Joseph agrees.  All the farmland of Egypt, except what belongs to the priests, becomes the property of the government, and the farmers become serfs.  Joseph gives them grain for planting and eating.  And from then on, the farmers have to give one-fifth of their produce to Pharaoh as rent.

Joseph does not create any means for them to buy back their former land.  In fact, he moves whole villages to other parts of the country.  This underscores the claim in the story that the pharaoh now owns all the land and the farmers are mere serfs.

Israel in Numbers and Deuteronomy

Moses, speaking for God, decrees a different plan for the Israelites to follow after they have conquered their own country.  God is the true owner of all the land, but God has assigned a landholding to every Israelite in every tribe.  Plots of land can be sold, but only for temporary ownership; all lands return to the original clans every fifty years.2

King Solomon, French 13th century

Kings throughout the Ancient Near East appointed tax collectors to make sure landowners paid taxes, mostly in the form of foodstuffs.  In the bible, King Solomon divides the united kingdom of Israel into twelve districts, each supervised by an official who had to provide food for the king and court one month out of the year.3

Landowners are also responsible in the Torah for supporting the kingdom’s two most important social programs: the state religion, and care for the poor.  While the priests and their households receive portions from individual offerings at the altar,4 and wealthier Israelites are obligated to extend loans to their poorer neighbors and kin,5 the primary method for supporting people without their own land is mandatory tithing.

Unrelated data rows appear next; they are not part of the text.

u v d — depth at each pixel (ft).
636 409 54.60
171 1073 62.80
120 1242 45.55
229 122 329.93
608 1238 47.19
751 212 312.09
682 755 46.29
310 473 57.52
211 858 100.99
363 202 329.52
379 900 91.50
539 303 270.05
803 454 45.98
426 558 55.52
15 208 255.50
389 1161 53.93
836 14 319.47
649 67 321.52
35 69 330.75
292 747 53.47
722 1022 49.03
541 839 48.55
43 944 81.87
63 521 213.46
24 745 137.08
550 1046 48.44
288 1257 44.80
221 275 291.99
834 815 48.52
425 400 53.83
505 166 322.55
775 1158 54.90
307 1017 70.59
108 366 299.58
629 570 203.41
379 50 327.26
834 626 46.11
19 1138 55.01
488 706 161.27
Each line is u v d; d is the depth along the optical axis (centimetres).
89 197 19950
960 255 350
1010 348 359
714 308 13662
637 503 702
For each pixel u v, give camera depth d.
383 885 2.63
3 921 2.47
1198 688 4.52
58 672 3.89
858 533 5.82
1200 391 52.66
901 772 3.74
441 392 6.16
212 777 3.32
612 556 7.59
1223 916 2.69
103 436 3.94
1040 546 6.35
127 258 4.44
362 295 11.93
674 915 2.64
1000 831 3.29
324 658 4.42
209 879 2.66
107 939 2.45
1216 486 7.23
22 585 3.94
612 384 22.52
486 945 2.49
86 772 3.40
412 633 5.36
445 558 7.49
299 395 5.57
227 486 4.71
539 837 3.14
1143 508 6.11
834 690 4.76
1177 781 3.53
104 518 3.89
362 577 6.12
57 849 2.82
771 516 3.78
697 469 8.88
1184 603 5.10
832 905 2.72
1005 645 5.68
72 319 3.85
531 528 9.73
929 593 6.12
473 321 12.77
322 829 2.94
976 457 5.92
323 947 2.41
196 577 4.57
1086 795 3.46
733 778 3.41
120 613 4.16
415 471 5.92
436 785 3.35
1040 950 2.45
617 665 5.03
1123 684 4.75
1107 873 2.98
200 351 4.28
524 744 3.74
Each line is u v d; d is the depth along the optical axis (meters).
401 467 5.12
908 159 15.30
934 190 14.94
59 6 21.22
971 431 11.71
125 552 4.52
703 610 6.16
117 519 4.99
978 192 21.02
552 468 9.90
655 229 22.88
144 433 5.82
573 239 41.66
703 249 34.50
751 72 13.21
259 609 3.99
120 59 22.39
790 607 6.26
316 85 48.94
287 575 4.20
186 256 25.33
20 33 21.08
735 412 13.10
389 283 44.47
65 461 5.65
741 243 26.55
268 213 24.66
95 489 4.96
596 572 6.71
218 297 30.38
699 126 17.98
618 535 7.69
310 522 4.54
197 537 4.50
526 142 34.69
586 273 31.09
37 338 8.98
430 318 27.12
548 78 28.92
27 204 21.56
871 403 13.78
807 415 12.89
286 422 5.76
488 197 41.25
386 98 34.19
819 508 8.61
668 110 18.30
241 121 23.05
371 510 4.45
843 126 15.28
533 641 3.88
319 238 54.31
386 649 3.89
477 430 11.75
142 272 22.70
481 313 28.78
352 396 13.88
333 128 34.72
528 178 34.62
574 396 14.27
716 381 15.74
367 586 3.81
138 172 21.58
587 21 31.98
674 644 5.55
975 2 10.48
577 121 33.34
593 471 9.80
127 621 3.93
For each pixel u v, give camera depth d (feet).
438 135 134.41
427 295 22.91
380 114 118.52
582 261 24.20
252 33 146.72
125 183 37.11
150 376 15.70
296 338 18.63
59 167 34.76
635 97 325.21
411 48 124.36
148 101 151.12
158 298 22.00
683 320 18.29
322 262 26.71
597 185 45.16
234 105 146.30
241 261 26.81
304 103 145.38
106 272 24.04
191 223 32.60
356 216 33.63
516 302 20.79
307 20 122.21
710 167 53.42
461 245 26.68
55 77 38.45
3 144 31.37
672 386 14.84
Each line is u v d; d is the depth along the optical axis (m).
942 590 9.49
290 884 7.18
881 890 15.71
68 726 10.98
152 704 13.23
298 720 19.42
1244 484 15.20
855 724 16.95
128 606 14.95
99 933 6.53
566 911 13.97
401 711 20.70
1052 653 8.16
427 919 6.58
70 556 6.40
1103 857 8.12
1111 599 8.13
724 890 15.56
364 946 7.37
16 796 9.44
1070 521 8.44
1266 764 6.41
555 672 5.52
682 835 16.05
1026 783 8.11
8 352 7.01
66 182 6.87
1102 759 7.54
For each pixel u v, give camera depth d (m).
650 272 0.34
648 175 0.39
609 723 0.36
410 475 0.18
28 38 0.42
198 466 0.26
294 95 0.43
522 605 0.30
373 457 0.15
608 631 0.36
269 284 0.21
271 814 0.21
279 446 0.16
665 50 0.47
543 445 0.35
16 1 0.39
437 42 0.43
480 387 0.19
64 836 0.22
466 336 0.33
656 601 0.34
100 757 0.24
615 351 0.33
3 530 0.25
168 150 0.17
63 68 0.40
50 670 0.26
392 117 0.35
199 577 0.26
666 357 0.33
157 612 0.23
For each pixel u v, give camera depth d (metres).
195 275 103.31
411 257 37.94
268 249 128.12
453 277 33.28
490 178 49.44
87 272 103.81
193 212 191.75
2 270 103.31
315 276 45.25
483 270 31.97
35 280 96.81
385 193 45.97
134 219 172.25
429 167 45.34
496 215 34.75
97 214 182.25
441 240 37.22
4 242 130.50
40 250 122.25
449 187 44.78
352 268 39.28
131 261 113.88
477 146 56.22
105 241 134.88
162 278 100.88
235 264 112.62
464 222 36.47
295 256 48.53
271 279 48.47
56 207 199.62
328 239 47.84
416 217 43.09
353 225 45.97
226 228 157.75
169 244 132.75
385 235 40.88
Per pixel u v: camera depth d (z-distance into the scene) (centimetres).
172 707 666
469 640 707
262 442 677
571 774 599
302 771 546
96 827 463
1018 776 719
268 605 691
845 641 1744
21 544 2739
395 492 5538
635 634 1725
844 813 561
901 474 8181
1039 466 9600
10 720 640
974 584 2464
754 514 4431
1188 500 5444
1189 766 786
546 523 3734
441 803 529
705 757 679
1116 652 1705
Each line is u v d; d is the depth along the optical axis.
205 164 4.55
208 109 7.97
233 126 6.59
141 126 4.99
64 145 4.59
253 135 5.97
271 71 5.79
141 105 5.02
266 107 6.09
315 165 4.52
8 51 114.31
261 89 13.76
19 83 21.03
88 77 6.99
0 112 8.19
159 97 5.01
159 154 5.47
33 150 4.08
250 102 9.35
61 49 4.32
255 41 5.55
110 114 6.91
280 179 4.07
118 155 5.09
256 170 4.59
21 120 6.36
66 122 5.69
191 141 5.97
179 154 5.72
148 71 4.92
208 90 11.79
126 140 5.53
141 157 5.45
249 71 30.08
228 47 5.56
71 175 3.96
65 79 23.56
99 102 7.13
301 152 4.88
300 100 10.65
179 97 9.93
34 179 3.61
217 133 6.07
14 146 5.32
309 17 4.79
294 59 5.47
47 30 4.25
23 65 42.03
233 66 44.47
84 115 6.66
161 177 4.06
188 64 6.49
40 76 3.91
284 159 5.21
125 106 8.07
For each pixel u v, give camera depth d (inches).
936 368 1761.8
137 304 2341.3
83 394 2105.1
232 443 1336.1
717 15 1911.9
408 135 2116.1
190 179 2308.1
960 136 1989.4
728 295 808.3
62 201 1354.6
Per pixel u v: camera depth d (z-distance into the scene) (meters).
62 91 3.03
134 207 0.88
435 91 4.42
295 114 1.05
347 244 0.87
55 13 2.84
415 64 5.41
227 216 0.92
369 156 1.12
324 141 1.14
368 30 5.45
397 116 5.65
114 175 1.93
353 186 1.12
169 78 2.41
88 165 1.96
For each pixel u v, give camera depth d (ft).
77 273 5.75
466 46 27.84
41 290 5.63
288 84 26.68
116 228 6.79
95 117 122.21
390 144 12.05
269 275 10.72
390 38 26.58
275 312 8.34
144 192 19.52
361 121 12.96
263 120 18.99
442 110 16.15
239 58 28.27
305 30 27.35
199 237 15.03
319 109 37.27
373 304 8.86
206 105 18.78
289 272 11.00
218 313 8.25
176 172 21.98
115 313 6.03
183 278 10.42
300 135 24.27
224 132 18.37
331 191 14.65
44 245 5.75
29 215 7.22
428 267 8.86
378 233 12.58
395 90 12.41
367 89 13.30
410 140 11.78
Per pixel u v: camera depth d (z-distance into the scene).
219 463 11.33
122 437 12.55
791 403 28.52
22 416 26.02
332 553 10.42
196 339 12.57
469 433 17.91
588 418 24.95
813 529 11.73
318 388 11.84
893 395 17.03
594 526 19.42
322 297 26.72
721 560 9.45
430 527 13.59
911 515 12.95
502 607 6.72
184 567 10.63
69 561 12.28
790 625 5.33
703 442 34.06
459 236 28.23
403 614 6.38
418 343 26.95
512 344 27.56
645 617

The Talmud distinguishes three kinds of tithes in the Hebrew Bible.  The first tithe is brought to the temple for the resident priests and their households.  The second tithe is also brought to Jerusalem, but consumed on the spot in a feast for the landowner’s family, slaves, and employees; Levites and landless immigrants are also invited to feast.6  Every third year, the second tithe is replaced with a “poor tithe” stored in the towns and doled out to the local Levites, immigrants, widows, and orphans.

This week’s Torah portion, Ki Tavo (“when you come”), requires landowners to accompany their tithes both in Jerusalem and in their home towns with declarations that they owe their livelihood to God and they are tithing to obey God’s orders.  First Moses addresses the annual contribution of the best of the first fruits:

First Fruits, bible card by Providence Lithograph Co. ca. 1900

You shall take some of the first of every fruit of the earth that you bring in from your land, which God, your God, is giving to you, and put it in a basket.  And you shall go to the place where God, your God, chooses to let [God’s] name dwell.  And you shall go to whoever the priest is at that time, and you shall say to him: “I announce today to God, our God, that I have come into the land that God vowed to our fathers to give to us.”  (Deuteronomy/Devarim 26:2-3)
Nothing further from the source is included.